• **Data in this exercise**

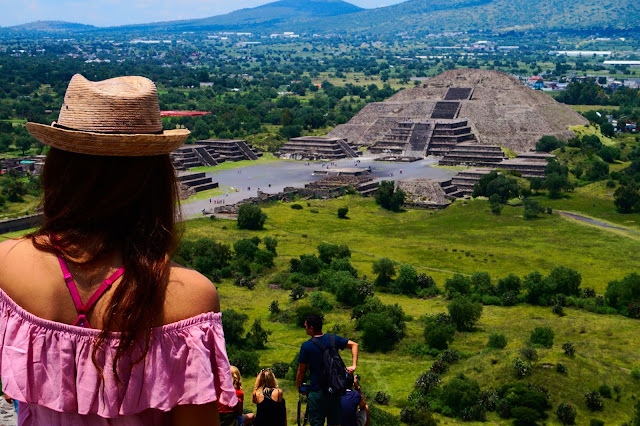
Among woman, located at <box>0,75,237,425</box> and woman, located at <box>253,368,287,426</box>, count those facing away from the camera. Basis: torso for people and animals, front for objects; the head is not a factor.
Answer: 2

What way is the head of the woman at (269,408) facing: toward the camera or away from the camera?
away from the camera

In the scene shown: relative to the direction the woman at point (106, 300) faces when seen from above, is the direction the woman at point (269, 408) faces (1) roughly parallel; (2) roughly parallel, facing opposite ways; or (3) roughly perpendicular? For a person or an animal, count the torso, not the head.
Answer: roughly parallel

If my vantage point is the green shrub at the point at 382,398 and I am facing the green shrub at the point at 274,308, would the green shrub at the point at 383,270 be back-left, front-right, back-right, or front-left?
front-right

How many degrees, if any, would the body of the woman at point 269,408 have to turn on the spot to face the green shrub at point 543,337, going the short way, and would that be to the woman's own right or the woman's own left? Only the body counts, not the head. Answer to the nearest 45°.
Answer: approximately 45° to the woman's own right

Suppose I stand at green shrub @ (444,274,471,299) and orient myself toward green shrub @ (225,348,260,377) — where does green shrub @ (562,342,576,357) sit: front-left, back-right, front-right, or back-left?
front-left

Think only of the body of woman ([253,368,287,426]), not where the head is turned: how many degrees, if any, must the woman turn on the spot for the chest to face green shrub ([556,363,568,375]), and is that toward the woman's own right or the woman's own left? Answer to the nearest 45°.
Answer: approximately 45° to the woman's own right

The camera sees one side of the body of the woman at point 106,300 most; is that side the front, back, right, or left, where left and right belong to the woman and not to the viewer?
back

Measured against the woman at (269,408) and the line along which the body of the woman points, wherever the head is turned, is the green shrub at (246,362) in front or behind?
in front

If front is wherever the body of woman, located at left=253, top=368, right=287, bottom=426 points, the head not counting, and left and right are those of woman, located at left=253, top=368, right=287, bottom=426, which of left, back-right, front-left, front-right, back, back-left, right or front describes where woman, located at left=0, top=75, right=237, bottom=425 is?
back

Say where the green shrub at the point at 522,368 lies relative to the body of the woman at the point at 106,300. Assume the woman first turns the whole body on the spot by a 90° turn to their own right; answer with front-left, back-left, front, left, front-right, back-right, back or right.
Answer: front-left

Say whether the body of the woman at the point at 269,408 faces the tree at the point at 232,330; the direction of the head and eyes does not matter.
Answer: yes

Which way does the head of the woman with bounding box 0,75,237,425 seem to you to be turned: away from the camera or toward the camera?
away from the camera

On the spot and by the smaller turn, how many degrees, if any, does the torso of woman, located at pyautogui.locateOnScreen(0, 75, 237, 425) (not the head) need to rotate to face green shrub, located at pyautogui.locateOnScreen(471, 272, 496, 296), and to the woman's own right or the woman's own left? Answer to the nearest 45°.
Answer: approximately 45° to the woman's own right

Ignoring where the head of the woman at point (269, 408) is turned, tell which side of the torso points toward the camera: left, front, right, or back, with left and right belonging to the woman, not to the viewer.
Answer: back

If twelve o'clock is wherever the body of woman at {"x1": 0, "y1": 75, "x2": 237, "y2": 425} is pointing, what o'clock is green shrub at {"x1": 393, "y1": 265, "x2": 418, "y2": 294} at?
The green shrub is roughly at 1 o'clock from the woman.

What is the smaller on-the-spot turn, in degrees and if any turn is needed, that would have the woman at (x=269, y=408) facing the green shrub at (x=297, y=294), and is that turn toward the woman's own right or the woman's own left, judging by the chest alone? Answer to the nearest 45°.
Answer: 0° — they already face it
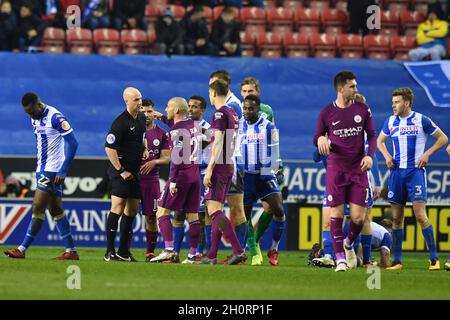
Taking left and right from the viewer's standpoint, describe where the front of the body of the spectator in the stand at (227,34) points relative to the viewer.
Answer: facing the viewer

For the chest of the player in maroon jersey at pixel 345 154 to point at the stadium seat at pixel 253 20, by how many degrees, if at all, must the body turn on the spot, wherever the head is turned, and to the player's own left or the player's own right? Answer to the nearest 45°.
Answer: approximately 180°

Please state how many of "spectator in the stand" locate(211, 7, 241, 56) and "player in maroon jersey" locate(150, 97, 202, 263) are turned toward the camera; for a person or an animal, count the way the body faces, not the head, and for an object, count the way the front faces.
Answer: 1

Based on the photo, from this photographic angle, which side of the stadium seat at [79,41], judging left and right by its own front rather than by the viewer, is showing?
front

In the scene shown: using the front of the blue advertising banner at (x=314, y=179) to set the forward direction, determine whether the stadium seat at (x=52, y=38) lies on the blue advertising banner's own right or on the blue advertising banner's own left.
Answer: on the blue advertising banner's own right

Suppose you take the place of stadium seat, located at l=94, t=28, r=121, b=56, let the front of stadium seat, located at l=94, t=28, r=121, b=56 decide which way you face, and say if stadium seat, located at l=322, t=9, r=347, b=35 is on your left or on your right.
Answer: on your left

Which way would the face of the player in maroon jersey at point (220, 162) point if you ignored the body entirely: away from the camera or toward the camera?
away from the camera

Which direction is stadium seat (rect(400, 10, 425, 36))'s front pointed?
toward the camera

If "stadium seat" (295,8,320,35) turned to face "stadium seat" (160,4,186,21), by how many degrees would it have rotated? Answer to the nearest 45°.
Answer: approximately 90° to its right

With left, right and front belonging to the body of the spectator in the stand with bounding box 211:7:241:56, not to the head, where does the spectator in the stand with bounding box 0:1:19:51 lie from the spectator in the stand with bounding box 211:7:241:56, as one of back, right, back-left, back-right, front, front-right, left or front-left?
right

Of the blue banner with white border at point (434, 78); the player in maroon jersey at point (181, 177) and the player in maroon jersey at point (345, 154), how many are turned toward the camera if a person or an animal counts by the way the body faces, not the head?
2

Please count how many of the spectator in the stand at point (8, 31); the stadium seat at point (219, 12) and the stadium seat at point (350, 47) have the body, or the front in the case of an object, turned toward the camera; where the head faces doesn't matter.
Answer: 3
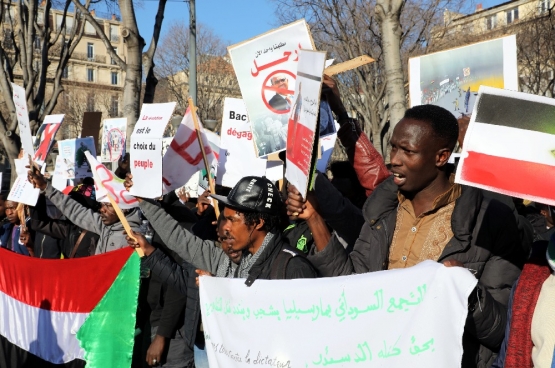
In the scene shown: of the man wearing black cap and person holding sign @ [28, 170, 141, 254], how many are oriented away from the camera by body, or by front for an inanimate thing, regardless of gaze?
0

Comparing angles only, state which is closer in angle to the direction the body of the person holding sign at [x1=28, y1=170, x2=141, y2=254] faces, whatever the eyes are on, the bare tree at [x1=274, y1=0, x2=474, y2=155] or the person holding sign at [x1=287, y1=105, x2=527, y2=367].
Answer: the person holding sign

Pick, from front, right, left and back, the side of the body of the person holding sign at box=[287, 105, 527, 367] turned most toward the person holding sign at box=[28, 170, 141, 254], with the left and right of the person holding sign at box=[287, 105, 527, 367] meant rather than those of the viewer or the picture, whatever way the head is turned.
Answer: right

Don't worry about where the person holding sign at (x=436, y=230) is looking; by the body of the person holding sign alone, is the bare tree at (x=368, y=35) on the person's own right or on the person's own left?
on the person's own right

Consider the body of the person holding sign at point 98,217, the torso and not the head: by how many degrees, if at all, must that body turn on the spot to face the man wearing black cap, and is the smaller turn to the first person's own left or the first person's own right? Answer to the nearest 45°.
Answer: approximately 45° to the first person's own left

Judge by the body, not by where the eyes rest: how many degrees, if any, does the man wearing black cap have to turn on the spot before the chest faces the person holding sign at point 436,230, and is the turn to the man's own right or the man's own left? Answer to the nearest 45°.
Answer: approximately 135° to the man's own left

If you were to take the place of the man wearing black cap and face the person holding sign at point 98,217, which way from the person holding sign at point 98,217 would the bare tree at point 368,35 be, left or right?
right

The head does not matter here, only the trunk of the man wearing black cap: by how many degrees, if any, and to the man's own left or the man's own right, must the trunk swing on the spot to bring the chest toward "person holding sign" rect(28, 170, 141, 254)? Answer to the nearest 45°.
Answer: approximately 45° to the man's own right
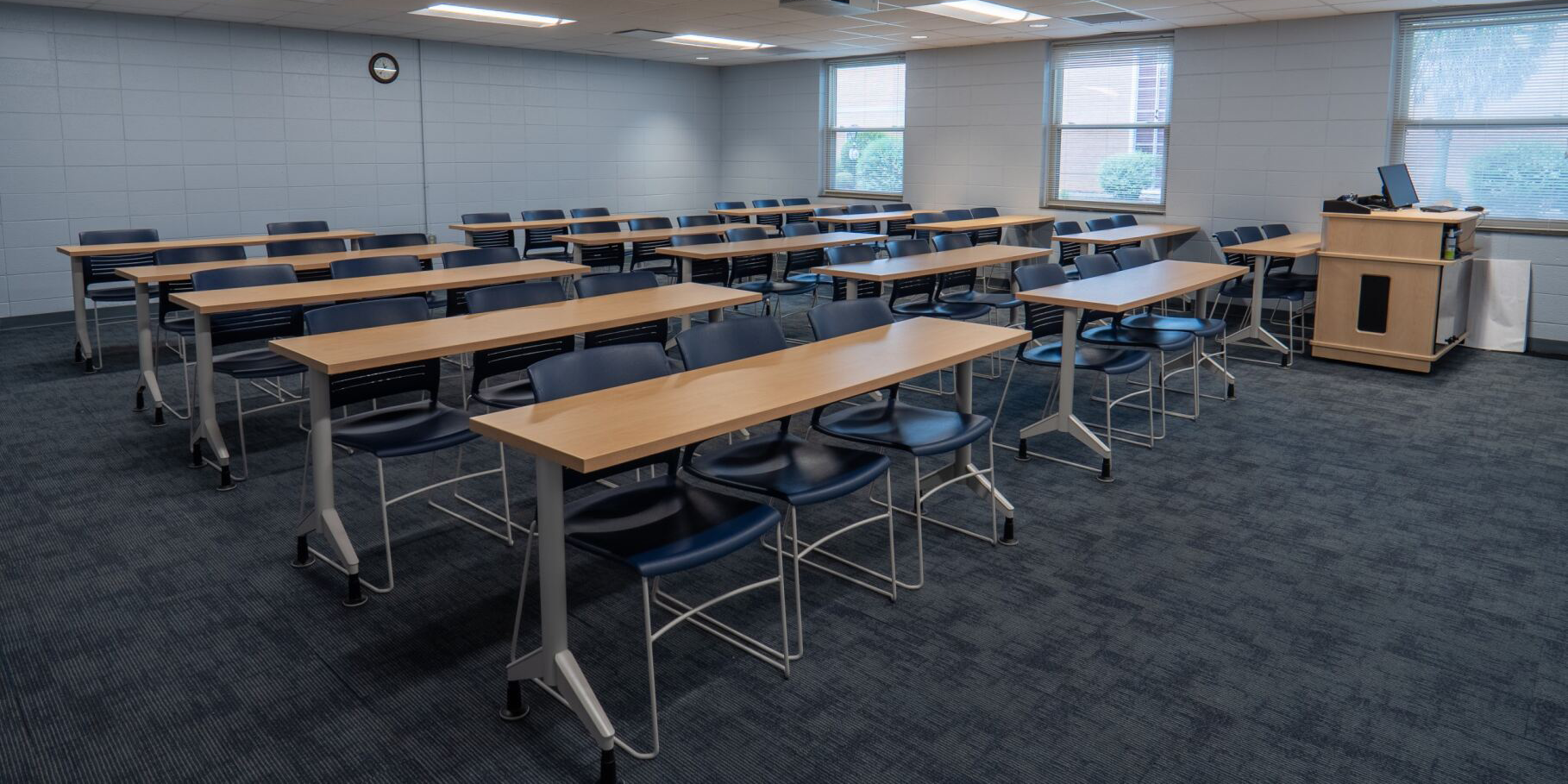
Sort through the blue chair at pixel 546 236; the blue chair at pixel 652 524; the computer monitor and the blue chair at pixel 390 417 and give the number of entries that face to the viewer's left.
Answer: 0

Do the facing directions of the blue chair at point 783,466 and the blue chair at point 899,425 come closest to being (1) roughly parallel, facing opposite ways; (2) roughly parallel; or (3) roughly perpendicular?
roughly parallel

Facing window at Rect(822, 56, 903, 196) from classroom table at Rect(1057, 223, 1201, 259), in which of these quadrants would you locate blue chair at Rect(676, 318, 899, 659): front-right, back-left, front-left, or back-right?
back-left

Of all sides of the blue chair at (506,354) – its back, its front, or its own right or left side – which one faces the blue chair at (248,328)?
back

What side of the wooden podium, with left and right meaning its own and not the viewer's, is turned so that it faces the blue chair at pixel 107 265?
front

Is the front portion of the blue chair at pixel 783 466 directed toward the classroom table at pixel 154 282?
no

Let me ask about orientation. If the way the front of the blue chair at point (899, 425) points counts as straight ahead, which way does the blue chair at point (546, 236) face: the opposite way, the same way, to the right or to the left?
the same way
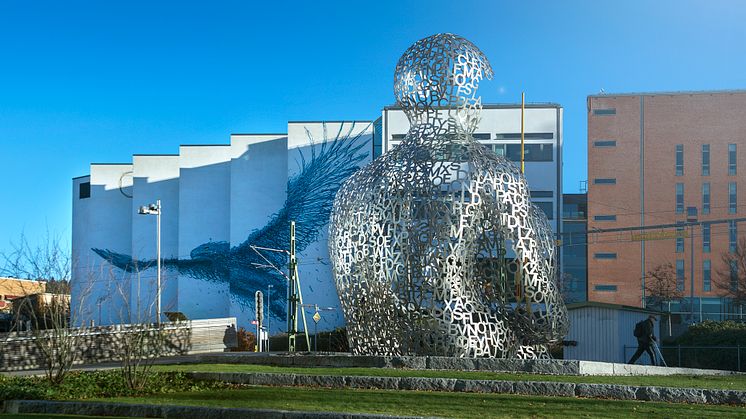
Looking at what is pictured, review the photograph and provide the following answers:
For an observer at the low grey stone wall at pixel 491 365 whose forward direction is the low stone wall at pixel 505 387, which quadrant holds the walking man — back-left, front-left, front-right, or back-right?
back-left

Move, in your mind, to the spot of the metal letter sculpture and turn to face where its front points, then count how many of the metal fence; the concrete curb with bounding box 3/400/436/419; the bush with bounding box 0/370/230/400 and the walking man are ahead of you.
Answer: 2

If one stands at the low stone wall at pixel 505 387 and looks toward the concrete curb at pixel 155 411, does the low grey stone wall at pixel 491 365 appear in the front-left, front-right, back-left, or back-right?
back-right
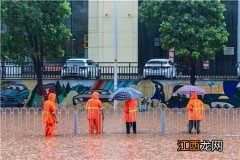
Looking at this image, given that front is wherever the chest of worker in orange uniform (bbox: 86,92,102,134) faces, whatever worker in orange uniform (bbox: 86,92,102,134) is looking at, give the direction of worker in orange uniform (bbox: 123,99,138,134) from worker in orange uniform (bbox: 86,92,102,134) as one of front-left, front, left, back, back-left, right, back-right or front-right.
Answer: right

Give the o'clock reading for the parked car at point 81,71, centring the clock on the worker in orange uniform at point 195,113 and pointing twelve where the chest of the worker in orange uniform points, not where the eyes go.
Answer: The parked car is roughly at 11 o'clock from the worker in orange uniform.

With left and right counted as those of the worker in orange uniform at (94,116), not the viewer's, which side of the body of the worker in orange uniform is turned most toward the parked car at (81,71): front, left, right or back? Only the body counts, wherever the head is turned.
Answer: front

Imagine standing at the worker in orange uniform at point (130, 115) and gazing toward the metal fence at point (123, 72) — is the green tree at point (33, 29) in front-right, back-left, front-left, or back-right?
front-left

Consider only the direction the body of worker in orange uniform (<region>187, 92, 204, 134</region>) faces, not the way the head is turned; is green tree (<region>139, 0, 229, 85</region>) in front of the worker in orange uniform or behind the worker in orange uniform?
in front

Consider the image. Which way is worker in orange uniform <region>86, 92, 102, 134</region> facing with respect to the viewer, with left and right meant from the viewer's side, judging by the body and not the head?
facing away from the viewer

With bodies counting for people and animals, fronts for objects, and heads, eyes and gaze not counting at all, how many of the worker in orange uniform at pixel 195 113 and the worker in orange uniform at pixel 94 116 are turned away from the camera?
2

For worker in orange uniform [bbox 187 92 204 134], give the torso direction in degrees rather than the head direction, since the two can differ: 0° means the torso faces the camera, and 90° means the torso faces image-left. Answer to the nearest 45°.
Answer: approximately 180°

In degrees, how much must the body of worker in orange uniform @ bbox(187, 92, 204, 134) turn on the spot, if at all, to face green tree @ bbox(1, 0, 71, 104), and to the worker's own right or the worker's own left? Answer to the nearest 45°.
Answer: approximately 45° to the worker's own left

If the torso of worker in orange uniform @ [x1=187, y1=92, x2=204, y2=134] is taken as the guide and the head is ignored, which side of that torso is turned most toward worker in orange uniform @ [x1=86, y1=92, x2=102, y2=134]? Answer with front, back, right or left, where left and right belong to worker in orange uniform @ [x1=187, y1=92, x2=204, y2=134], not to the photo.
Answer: left

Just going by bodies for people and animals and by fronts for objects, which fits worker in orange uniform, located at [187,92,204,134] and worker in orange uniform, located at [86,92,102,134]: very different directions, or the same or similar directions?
same or similar directions

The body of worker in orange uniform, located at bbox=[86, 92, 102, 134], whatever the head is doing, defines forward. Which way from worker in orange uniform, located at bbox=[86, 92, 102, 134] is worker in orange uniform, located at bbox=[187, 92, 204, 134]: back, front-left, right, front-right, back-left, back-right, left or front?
right

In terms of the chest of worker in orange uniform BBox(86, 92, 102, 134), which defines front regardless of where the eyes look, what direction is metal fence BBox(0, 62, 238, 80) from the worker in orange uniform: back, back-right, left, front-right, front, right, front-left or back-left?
front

• **Exercise goal**
Format the lines from the one containing "On the spot and" through the one containing "The green shrub is", inclusive, as a numbered list, leaving out blank lines.

• **Your solution**
1. On the spot and by the smaller turn, how many degrees, if any, does the torso of woman, located at pyautogui.locateOnScreen(0, 75, 237, 425) (not the head) need to rotate to face green shrub, located at pyautogui.locateOnScreen(471, 272, 496, 296), and to the woman's own right or the woman's own left? Answer to the nearest 45°.
2. Answer: approximately 45° to the woman's own right
3. Ignoring where the head of the woman at point (269, 408) is turned, tell which side of the torso points toward the camera: left, front, right, or back, with left and right belonging to the woman, not to the viewer.
4. Answer: back
5. If twelve o'clock is wherever the body of woman at {"x1": 0, "y1": 75, "x2": 237, "y2": 425} is pointing, what o'clock is green shrub at {"x1": 393, "y1": 265, "x2": 418, "y2": 294} at?
6. The green shrub is roughly at 1 o'clock from the woman.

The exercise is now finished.